軍事的緊張創作する軍産複合体
米国下院のナンシー・ペロシ議長が台湾を訪問した。
目的は米中間の緊張を高めることにある。
米国の最重要課題のひとつは「戦争の創出」。
戦争は軍産複合体が存続し続けるための生命線。
平和は天敵である。
10年に一度の中規模以上の戦争が必要不可欠。
このために、常に戦争の火種が絶えぬよう注意を払う。
平和が存在する場には新たに緊張を埋め込むことが必要。
ただし、戦場を米国にしてはならない。
戦場は常に米国本土から遠い場所に設定される。
ペロシ議長の訪台を中国は嫌う。
そのことを知った上であえて中国を訪問している。
台湾に関して中国は二つの事項を主張し続けてきている。
第一は、中華人民共和国政府が中国を代表する唯一の合法政府であること。
第二は、台湾が中華人民共和国の領土の不可分の一部であること。
この二つの事項が中国にとって核心的に重要な事項である。
いまから50年前、1972年9月29日に日中両国政府が日中共同声明に調印して日中国交正常化を実現した。
この声明によって、
1.日本政府が「中華人民共和国政府が中国を代表する唯一の合法政府であると認める」
ことが確認された。
同時に、
2.「中華人民共和国政府が、台湾が中華人民共和国の領土の不可分の一部であることを重ねて表明し、日本政府が、この中華人民共和国政府の立場を十分理解し、尊重し、ポツダム宣言第八項に基づく立場を堅持する」
ことが明記された。
「ポツダム宣言第八項に基づく立場を堅持する」
は、日本が台湾を中華人民共和国の一部であることを認めることとほぼ同じ意味を持つ。
その理由は次の事項にある。
ポツダム宣言第八項は「カイロ宣言ノ条項ハ履行セラルべク」と規定している。
そのカイロ宣言は、「台湾、膨湖諸島が中華民国(当時)に返還されることが対日戦争の目的の一つである」としている。

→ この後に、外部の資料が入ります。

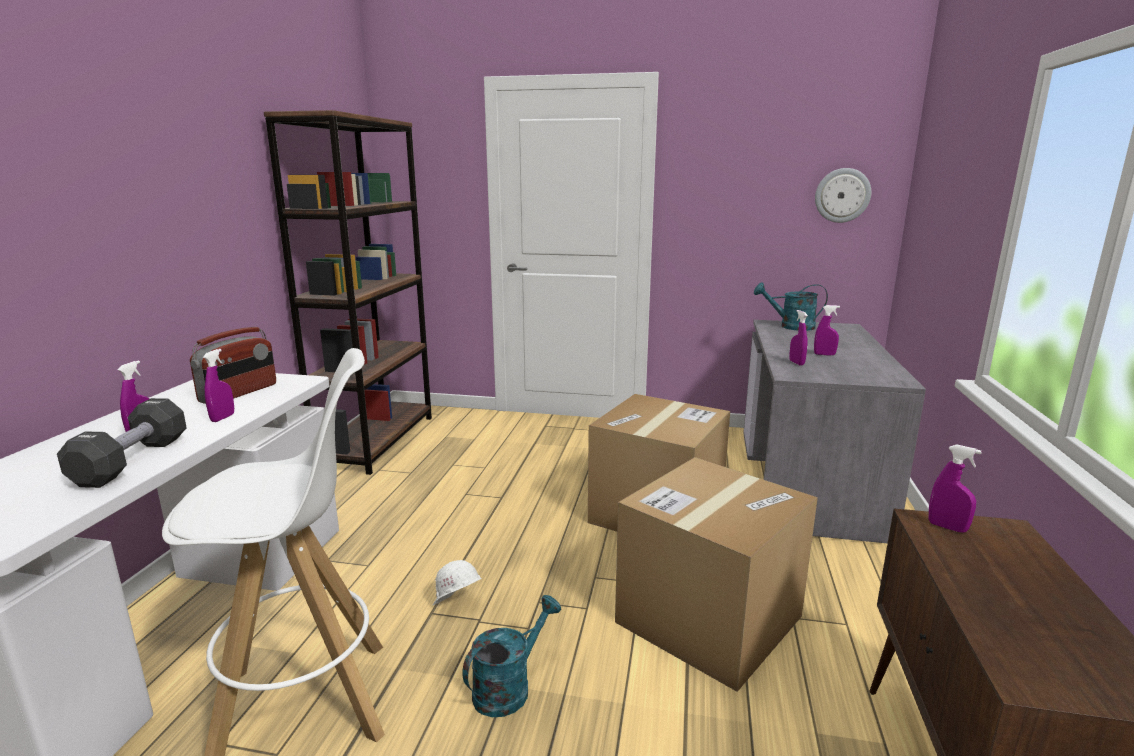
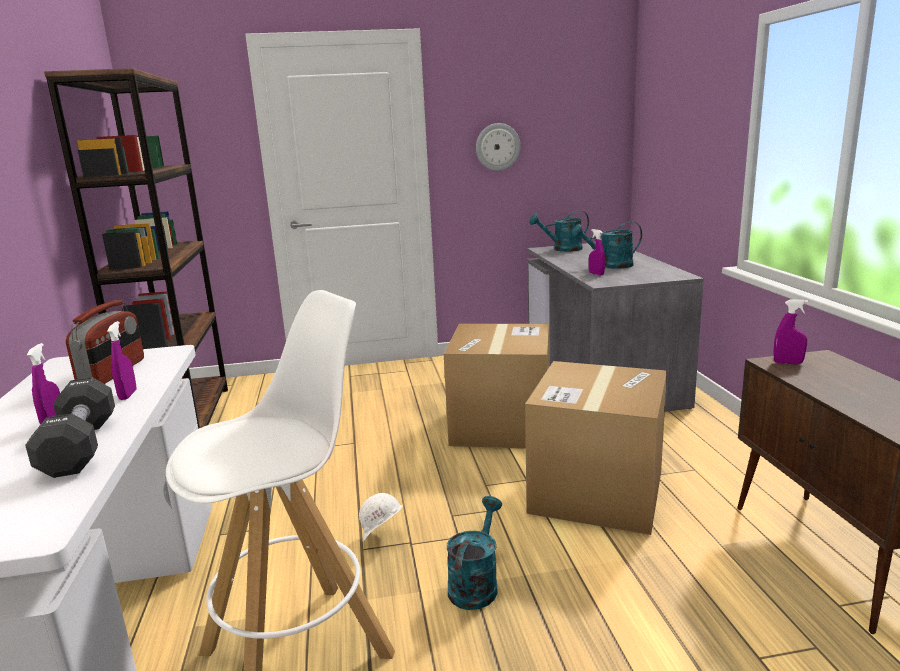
camera: 20 degrees left, 0 degrees up
purple spray bottle [814,305,840,356] -> turquoise watering can [572,222,642,269]
wall clock [815,168,871,223] -> wall clock moved to [476,123,521,171]

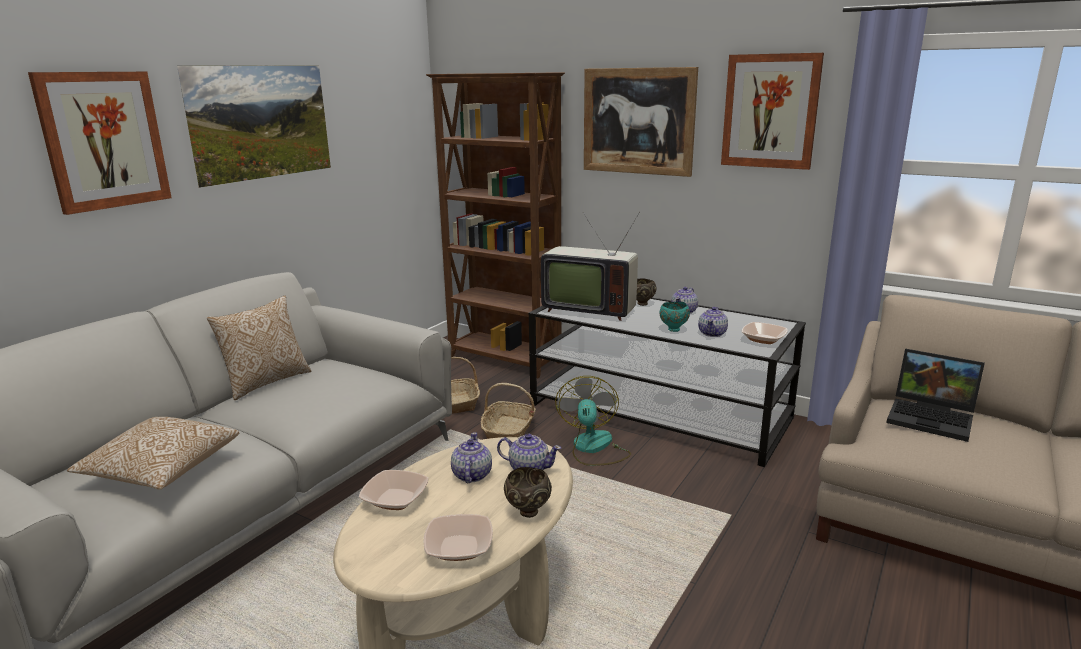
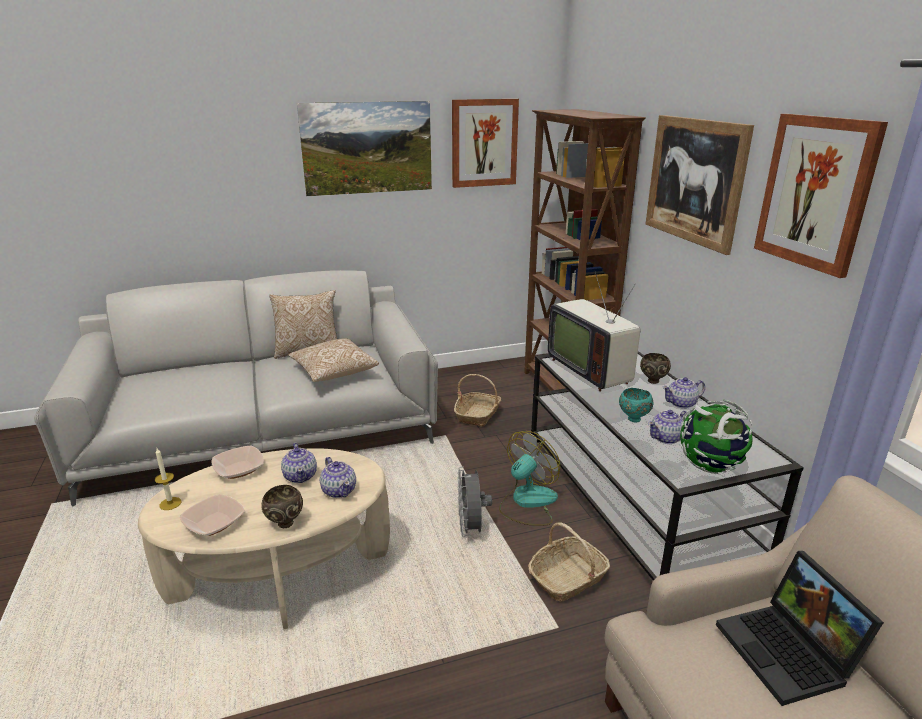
camera: 40 degrees right, 5 degrees up
picture [28,72,172,215] -> picture moved to [452,99,519,188]
pillow [67,417,239,490] -> pillow moved to [288,338,379,382]
teapot [451,432,492,483] -> teapot turned 120 degrees clockwise [281,443,317,483]
basket [481,383,536,439] -> basket moved to [528,522,610,602]
bowl [742,322,788,344] -> globe [680,400,752,474]
none -> candle [155,448,181,510]
none -> grey fan [457,466,492,537]

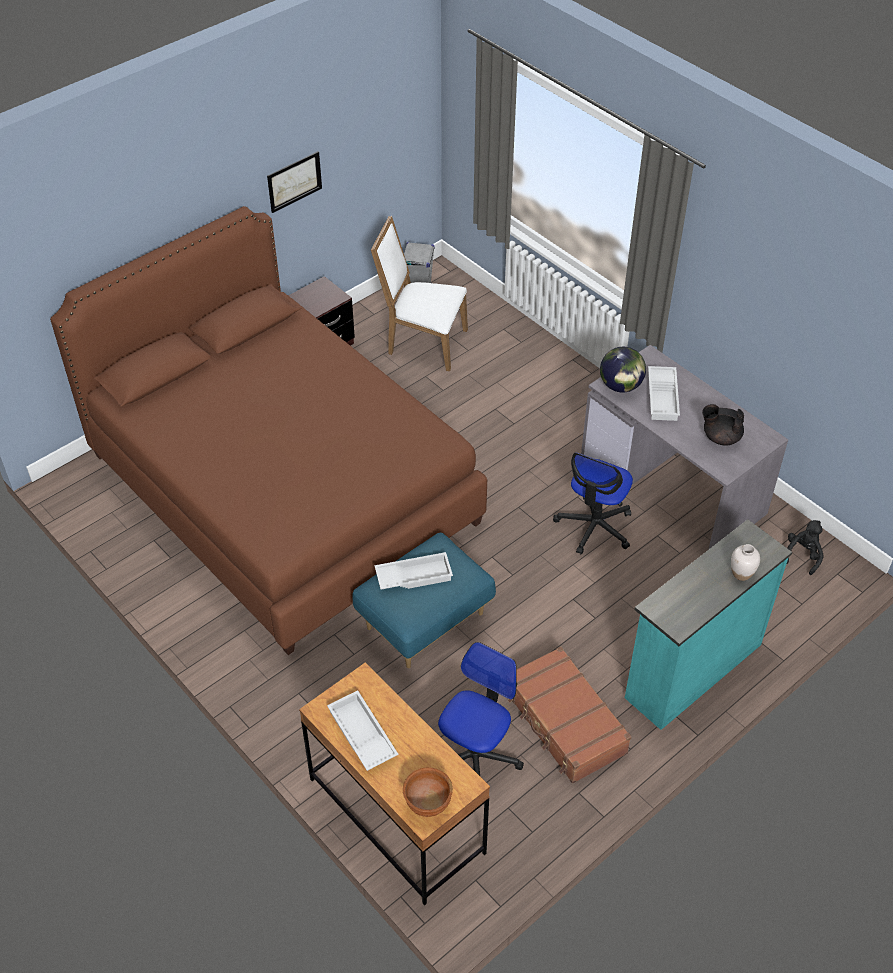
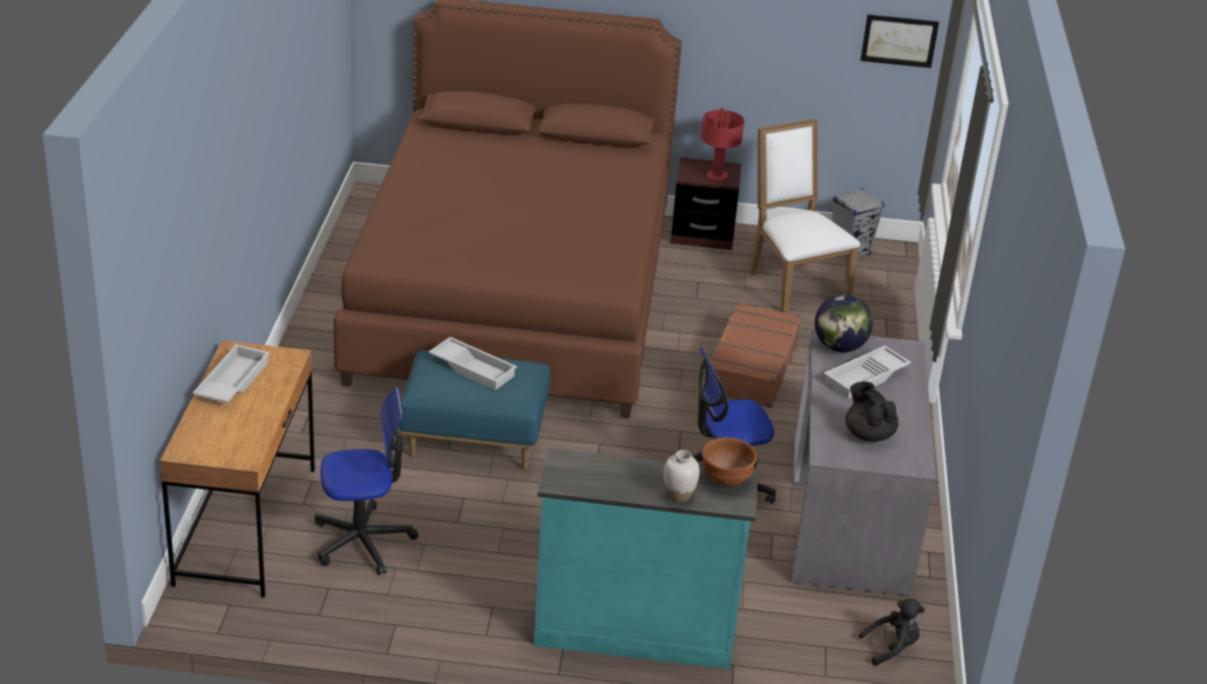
camera: 45 degrees right, 15 degrees down
picture [267,151,322,213] -> picture moved to [860,14,939,68]
brown bowl [403,767,453,817] -> brown bowl moved to [702,437,757,486]
brown suitcase [508,646,631,784] -> brown suitcase moved to [703,302,802,408]
none -> red table lamp [701,107,744,183]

中華民国を継承した中華人民共和国が中国を代表する唯一の正統政府であることを日本政府が認めるのであるから、日中共同声明の文言は、
「日本政府が、台湾の中華人民共和国への返還を認める立場を堅持する」
との意味を持つことになるからだ。
したがって、日中共同声明の文言を踏まえる限り、日本政府は台湾が中華人民共和国の一部であることを認める立場に立つことになる。
これに対して米国の立ち位置はやや異なる。
1978年の「米中共同声明」で、米国は1を「recognize(承認)」し、2についての中国側の立場を「acknowledge(認知する)」とした。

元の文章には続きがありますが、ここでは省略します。